Religare Enterprises Ltd (REL), currently at the centre of a corporate control tussle, asserted on Friday that IRDAI’s recent no-objection letter to the Burman family’s open offer for REL shares should not be interpreted as regulatory approval for the proposed acquisition of the diversified financial services group.

This clarification aims to dispel interpretations in some circles that IRDAI’s position effectively signals the Burman family’s advancement towards gaining control of REL.

While conveying “no objection” to the proposed open offer, IRDAI stipulated that same is subject to all necessary approvals from other statutory/regulatory/judicial bodies as may be required, an REL spokesperson said.

Therefore, the letter from IRDAI is a “mere no objection” and not an approval “without any terms and conditions”, according to the spokesperson.

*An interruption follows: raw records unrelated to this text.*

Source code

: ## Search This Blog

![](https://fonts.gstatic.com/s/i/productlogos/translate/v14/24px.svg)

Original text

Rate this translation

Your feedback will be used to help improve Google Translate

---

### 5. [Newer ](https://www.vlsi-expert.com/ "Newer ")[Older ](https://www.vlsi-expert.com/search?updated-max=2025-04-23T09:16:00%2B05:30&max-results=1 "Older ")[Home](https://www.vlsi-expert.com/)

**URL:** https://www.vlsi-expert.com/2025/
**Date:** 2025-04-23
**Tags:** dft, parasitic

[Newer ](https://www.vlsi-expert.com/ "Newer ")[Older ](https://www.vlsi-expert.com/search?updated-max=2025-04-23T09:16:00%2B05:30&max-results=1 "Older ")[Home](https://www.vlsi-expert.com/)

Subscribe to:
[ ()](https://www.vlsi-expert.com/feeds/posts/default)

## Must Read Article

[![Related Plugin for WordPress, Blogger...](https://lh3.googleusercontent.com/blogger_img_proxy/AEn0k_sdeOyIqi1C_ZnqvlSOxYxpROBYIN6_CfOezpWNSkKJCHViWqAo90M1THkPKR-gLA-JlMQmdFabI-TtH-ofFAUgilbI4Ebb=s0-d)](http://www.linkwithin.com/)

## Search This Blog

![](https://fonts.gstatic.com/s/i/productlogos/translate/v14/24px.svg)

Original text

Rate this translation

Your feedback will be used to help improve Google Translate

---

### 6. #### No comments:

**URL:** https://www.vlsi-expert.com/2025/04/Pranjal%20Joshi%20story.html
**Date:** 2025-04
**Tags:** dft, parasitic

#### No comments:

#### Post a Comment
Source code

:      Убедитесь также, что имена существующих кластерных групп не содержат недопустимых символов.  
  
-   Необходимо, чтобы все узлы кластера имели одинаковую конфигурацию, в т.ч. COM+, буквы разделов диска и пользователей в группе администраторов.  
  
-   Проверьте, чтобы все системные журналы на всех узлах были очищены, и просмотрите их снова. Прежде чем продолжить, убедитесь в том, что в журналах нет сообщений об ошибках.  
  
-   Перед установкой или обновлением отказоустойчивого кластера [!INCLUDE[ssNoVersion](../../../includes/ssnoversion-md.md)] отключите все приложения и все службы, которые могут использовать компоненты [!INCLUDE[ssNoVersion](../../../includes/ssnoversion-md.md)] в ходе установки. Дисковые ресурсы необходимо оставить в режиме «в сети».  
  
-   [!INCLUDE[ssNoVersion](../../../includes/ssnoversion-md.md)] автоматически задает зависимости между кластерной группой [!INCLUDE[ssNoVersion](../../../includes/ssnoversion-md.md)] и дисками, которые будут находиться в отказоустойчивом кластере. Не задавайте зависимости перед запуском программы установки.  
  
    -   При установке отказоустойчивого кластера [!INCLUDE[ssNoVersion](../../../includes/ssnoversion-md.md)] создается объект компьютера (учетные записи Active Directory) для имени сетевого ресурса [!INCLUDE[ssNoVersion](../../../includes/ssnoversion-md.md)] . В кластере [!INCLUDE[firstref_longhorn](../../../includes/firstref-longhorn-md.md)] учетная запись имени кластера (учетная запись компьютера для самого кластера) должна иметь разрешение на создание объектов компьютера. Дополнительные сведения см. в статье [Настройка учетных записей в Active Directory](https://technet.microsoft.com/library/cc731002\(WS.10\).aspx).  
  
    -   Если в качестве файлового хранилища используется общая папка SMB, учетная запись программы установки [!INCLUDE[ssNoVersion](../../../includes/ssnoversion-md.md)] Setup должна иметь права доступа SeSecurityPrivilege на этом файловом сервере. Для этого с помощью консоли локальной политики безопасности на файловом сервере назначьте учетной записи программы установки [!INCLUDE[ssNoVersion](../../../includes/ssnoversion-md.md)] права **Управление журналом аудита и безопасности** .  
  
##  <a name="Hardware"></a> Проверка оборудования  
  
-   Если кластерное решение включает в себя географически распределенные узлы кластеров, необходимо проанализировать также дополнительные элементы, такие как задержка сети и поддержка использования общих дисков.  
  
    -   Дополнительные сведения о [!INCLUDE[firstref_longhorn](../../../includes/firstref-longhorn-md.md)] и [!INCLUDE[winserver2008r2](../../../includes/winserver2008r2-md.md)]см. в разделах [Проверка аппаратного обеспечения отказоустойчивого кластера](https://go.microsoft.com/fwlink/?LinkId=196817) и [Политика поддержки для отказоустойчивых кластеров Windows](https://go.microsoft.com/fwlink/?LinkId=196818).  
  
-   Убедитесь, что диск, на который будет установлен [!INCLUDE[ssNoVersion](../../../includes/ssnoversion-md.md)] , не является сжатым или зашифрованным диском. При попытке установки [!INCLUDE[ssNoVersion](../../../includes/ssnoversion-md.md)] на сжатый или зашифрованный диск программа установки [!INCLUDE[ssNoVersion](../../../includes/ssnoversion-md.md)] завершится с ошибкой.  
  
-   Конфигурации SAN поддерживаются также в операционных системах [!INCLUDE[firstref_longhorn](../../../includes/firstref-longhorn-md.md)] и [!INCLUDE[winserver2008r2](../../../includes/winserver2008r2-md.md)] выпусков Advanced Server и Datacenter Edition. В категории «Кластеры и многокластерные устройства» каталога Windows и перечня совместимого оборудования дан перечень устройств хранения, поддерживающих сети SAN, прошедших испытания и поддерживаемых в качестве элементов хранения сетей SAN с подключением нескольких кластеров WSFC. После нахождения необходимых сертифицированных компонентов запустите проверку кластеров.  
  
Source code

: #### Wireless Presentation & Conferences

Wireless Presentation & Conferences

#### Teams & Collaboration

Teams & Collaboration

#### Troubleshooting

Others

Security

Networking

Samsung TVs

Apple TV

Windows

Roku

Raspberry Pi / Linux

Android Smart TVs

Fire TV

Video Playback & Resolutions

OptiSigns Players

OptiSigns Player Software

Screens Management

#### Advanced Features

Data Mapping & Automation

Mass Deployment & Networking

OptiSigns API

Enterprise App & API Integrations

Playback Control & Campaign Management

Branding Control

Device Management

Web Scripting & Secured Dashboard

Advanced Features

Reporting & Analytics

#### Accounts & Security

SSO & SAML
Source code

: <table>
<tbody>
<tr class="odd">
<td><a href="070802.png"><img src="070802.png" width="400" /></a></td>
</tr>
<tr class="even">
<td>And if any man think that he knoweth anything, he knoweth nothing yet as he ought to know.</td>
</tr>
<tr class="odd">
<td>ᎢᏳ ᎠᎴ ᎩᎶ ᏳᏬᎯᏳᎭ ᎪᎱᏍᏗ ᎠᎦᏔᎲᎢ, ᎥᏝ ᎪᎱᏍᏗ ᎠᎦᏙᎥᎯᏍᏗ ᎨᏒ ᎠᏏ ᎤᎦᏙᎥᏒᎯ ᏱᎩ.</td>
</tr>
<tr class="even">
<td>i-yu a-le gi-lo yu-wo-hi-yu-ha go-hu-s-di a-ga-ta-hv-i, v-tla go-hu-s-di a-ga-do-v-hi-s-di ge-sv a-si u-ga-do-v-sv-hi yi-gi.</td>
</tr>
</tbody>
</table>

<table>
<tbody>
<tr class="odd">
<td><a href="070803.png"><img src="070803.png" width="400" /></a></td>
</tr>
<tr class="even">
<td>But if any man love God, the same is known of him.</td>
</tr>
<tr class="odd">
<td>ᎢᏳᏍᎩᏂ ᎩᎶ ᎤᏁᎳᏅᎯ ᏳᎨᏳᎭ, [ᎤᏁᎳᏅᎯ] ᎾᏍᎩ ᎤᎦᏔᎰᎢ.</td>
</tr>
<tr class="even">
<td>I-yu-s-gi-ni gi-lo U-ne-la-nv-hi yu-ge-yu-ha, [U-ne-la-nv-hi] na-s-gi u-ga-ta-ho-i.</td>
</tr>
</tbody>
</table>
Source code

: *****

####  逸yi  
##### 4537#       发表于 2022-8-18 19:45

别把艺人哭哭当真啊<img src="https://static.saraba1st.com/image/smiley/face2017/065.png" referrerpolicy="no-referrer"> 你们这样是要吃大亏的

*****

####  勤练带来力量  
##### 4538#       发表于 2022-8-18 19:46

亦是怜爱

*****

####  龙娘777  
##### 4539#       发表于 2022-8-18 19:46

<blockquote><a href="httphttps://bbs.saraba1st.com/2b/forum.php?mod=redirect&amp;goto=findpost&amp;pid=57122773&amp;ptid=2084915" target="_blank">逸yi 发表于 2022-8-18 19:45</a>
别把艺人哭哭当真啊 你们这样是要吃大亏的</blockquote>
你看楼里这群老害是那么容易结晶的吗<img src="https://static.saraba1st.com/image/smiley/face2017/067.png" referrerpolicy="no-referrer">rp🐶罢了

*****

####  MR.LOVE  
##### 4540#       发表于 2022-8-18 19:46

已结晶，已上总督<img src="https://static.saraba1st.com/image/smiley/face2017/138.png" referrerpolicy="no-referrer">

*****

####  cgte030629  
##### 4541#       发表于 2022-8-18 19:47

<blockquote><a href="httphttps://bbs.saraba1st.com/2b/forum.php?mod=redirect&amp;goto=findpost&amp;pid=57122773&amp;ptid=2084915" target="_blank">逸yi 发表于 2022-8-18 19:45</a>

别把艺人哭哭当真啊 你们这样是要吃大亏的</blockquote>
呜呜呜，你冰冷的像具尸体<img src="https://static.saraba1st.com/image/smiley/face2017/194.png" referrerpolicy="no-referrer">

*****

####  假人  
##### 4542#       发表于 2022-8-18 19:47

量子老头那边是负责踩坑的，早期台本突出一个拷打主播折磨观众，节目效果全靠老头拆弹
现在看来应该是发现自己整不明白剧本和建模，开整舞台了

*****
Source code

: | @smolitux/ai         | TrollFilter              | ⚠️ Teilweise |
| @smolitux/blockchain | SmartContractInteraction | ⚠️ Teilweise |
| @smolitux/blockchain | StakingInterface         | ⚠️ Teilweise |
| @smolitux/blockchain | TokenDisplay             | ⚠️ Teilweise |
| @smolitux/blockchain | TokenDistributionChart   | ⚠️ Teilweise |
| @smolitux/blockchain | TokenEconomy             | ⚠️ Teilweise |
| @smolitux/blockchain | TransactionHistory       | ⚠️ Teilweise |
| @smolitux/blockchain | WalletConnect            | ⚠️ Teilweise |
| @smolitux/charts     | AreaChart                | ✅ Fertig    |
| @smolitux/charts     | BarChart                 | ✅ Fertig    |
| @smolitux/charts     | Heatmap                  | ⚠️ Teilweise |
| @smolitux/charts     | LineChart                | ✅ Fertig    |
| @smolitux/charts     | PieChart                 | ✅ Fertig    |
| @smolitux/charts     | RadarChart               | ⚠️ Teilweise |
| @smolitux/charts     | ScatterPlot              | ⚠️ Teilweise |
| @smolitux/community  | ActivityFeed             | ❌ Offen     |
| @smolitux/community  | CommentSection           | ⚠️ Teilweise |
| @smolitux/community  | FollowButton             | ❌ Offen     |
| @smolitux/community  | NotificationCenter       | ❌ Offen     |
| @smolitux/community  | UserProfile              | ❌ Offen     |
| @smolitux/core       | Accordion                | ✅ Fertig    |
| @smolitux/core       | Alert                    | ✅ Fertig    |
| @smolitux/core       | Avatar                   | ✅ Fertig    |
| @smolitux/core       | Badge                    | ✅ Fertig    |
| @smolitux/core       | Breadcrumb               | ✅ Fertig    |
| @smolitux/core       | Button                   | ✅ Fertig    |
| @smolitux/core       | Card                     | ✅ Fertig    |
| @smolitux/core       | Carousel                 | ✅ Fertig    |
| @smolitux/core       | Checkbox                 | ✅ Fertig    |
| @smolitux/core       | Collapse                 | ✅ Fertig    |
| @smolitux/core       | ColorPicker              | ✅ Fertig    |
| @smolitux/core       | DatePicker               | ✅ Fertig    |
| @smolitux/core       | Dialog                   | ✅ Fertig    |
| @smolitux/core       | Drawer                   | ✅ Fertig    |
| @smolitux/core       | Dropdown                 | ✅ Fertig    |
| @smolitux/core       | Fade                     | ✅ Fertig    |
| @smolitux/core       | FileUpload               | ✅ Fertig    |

Furthermore, the no objection from IRDAI cannot be considered “approval being valid perpetually unless otherwise notified by the regulator” by any stretch of imagination, the REL spokesperson told businessline.

The outcome of the takeover battle and the proposed open offer still remains uncertain, with the final decision resting in the hands of regulators SEBI and RBI.

Both SEBI and RBI must address complex legal issues and navigate the series of allegations and counterclaims between the Burman family, the acquirers, and the Rashmi Saluja-led REL Board opposing the takeover.

IRDAI’s prior approval 

REL had sought IRDAI’s prior approval for the Burman family’s open offer as Care Health Insurance Ltd (CHIL), a subsidiary of REL, was under the regulatory oversight of IRDAI. REL owns 63 per cent stake in CHIL and its ownership will remain unchanged even if Burman Family’s open offer were to go through eventually. 

“Insofar as CHIL application, IRDAI has advised that “the open offer …does not involve any transfer of shares of CHIL. Accordingly, the provisions regarding register of transfer of shares of insurer under Section 6A(4)(b) of the Insurance Act, 1938 are not attracted. In this case, as such, the submission of the application for transfer of shares is not required. However, we have taken note of your submission and have no objection for the proposed open offer pertaining to the shares of REL subject to the insurer, promoter(s), transferor and transferees obtaining all the necessary approvals from other statutory/regulatory/judicial bodies as may be required,” REL spokesperson said quoting the IRDAI letter.

REL had sought IRDAI prior approval for the Burman family’s open offer for REL in respect of two downstream entities — CHIL and the MIC Insurance Web Aggregators Pvt Ltd.  

Why REL sought IRDAI approval 

“Based on our understanding of the provisions of Section 6A of Insurance Act, especially in the light of explanation to Section 6A about reckoning of holding of shares indirectly by shareholders of public company, regulatory application for prior approval for transfer of shares in terms of Section 6A of the Insurance Act was made in case of CHIL. 

Similarly, as there was a change of beneficial ownership and control resulting from the open offer in terms of IRDAI (Insurance Web aggregators) Regulations, an application was made in case of MIC Insurance Web Aggregators Pvt Ltd”, REL spokesperson said.

While IRDAI has conveyed its no-objection in the case of CHIL, a decision of insurance regulator is awaited as regards to the application by MIC, the REL spokesperson added.